What the exercise asks:
Copy each entry below exactly.

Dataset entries
# # #

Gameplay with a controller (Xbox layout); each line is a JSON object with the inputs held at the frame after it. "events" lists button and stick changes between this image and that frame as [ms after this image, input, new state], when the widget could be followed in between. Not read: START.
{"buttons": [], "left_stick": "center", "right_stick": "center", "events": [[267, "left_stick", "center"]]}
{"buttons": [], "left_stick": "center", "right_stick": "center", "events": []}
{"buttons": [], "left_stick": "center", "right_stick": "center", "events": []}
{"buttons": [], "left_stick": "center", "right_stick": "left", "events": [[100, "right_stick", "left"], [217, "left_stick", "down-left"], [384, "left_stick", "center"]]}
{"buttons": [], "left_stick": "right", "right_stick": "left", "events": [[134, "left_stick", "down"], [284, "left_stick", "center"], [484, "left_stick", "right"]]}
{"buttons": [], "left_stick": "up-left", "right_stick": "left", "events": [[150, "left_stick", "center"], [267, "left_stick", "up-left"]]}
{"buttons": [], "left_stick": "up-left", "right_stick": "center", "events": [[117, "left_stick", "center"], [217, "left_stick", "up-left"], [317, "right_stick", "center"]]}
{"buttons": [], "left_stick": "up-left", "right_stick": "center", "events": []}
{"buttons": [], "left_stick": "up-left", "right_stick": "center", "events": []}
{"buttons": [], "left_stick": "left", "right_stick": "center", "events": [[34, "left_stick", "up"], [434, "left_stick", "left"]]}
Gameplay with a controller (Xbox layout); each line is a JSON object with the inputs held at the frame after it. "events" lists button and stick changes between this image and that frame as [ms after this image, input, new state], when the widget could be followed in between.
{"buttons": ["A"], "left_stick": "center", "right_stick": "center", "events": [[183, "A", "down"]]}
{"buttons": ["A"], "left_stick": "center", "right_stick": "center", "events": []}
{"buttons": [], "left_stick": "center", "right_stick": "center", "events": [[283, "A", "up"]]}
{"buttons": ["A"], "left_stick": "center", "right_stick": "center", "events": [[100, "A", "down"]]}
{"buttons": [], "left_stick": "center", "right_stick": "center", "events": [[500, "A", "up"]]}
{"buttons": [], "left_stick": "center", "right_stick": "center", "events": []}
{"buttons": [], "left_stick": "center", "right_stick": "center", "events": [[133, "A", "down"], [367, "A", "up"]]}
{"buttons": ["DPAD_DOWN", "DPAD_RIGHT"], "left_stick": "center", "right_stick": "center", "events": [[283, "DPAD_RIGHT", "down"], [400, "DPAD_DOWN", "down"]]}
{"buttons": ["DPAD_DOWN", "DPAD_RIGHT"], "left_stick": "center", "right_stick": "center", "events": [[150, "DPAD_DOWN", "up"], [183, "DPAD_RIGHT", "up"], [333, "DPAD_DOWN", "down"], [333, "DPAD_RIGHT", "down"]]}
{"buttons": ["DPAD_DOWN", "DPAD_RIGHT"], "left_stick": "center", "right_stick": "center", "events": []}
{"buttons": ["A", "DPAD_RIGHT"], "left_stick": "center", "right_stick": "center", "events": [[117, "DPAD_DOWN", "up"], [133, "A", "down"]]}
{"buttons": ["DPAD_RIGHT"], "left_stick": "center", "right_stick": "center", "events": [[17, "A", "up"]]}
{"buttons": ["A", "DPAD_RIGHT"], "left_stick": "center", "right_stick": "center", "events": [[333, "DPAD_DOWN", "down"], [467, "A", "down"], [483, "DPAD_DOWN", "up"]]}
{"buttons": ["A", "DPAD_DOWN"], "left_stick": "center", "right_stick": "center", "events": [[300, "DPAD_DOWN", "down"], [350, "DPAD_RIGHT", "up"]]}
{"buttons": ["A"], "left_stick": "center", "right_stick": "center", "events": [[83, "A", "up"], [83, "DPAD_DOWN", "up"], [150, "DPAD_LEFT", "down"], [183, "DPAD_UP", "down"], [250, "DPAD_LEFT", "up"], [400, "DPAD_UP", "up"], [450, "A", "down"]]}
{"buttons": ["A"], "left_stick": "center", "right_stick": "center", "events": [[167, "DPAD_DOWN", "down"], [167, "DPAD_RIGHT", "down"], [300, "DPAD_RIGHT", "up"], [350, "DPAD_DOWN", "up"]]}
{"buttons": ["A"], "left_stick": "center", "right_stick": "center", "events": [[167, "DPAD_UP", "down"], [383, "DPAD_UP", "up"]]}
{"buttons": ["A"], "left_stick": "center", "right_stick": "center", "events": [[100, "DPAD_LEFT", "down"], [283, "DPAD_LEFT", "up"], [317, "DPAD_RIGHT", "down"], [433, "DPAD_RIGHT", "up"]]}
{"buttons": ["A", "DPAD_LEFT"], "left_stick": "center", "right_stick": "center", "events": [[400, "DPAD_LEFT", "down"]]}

# # #

Written solution:
Gameplay with a controller (Xbox layout); each line is a JSON object with the inputs held at the frame after it. "events" lists button and stick changes between this image and that frame as [ms after this image, input, new state], when the widget could be followed in between. Not read: START.
{"buttons": [], "left_stick": "center", "right_stick": "center", "events": [[267, "left_stick", "center"]]}
{"buttons": [], "left_stick": "center", "right_stick": "center", "events": []}
{"buttons": [], "left_stick": "center", "right_stick": "center", "events": []}
{"buttons": [], "left_stick": "center", "right_stick": "left", "events": [[100, "right_stick", "left"], [217, "left_stick", "down-left"], [384, "left_stick", "center"]]}
{"buttons": [], "left_stick": "right", "right_stick": "left", "events": [[134, "left_stick", "down"], [284, "left_stick", "center"], [484, "left_stick", "right"]]}
{"buttons": [], "left_stick": "up-left", "right_stick": "left", "events": [[150, "left_stick", "center"], [267, "left_stick", "up-left"]]}
{"buttons": [], "left_stick": "up-left", "right_stick": "center", "events": [[117, "left_stick", "center"], [217, "left_stick", "up-left"], [317, "right_stick", "center"]]}
{"buttons": [], "left_stick": "up-left", "right_stick": "center", "events": []}
{"buttons": [], "left_stick": "up-left", "right_stick": "center", "events": []}
{"buttons": [], "left_stick": "left", "right_stick": "center", "events": [[34, "left_stick", "up"], [434, "left_stick", "left"]]}
Gameplay with a controller (Xbox layout); each line is a JSON object with the inputs held at the frame after it. "events" lists button and stick changes between this image and that frame as [ms after this image, input, new state], when the widget could be followed in between.
{"buttons": ["A"], "left_stick": "center", "right_stick": "center", "events": [[183, "A", "down"]]}
{"buttons": ["A"], "left_stick": "center", "right_stick": "center", "events": []}
{"buttons": [], "left_stick": "center", "right_stick": "center", "events": [[283, "A", "up"]]}
{"buttons": ["A"], "left_stick": "center", "right_stick": "center", "events": [[100, "A", "down"]]}
{"buttons": [], "left_stick": "center", "right_stick": "center", "events": [[500, "A", "up"]]}
{"buttons": [], "left_stick": "center", "right_stick": "center", "events": []}
{"buttons": [], "left_stick": "center", "right_stick": "center", "events": [[133, "A", "down"], [367, "A", "up"]]}
{"buttons": ["DPAD_DOWN", "DPAD_RIGHT"], "left_stick": "center", "right_stick": "center", "events": [[283, "DPAD_RIGHT", "down"], [400, "DPAD_DOWN", "down"]]}
{"buttons": ["DPAD_DOWN", "DPAD_RIGHT"], "left_stick": "center", "right_stick": "center", "events": [[150, "DPAD_DOWN", "up"], [183, "DPAD_RIGHT", "up"], [333, "DPAD_DOWN", "down"], [333, "DPAD_RIGHT", "down"]]}
{"buttons": ["DPAD_DOWN", "DPAD_RIGHT"], "left_stick": "center", "right_stick": "center", "events": []}
{"buttons": ["A", "DPAD_RIGHT"], "left_stick": "center", "right_stick": "center", "events": [[117, "DPAD_DOWN", "up"], [133, "A", "down"]]}
{"buttons": ["DPAD_RIGHT"], "left_stick": "center", "right_stick": "center", "events": [[17, "A", "up"]]}
{"buttons": ["A", "DPAD_RIGHT"], "left_stick": "center", "right_stick": "center", "events": [[333, "DPAD_DOWN", "down"], [467, "A", "down"], [483, "DPAD_DOWN", "up"]]}
{"buttons": ["A", "DPAD_DOWN"], "left_stick": "center", "right_stick": "center", "events": [[300, "DPAD_DOWN", "down"], [350, "DPAD_RIGHT", "up"]]}
{"buttons": ["A"], "left_stick": "center", "right_stick": "center", "events": [[83, "A", "up"], [83, "DPAD_DOWN", "up"], [150, "DPAD_LEFT", "down"], [183, "DPAD_UP", "down"], [250, "DPAD_LEFT", "up"], [400, "DPAD_UP", "up"], [450, "A", "down"]]}
{"buttons": ["A"], "left_stick": "center", "right_stick": "center", "events": [[167, "DPAD_DOWN", "down"], [167, "DPAD_RIGHT", "down"], [300, "DPAD_RIGHT", "up"], [350, "DPAD_DOWN", "up"]]}
{"buttons": ["A"], "left_stick": "center", "right_stick": "center", "events": [[167, "DPAD_UP", "down"], [383, "DPAD_UP", "up"]]}
{"buttons": ["A"], "left_stick": "center", "right_stick": "center", "events": [[100, "DPAD_LEFT", "down"], [283, "DPAD_LEFT", "up"], [317, "DPAD_RIGHT", "down"], [433, "DPAD_RIGHT", "up"]]}
{"buttons": ["A", "DPAD_LEFT"], "left_stick": "center", "right_stick": "center", "events": [[400, "DPAD_LEFT", "down"]]}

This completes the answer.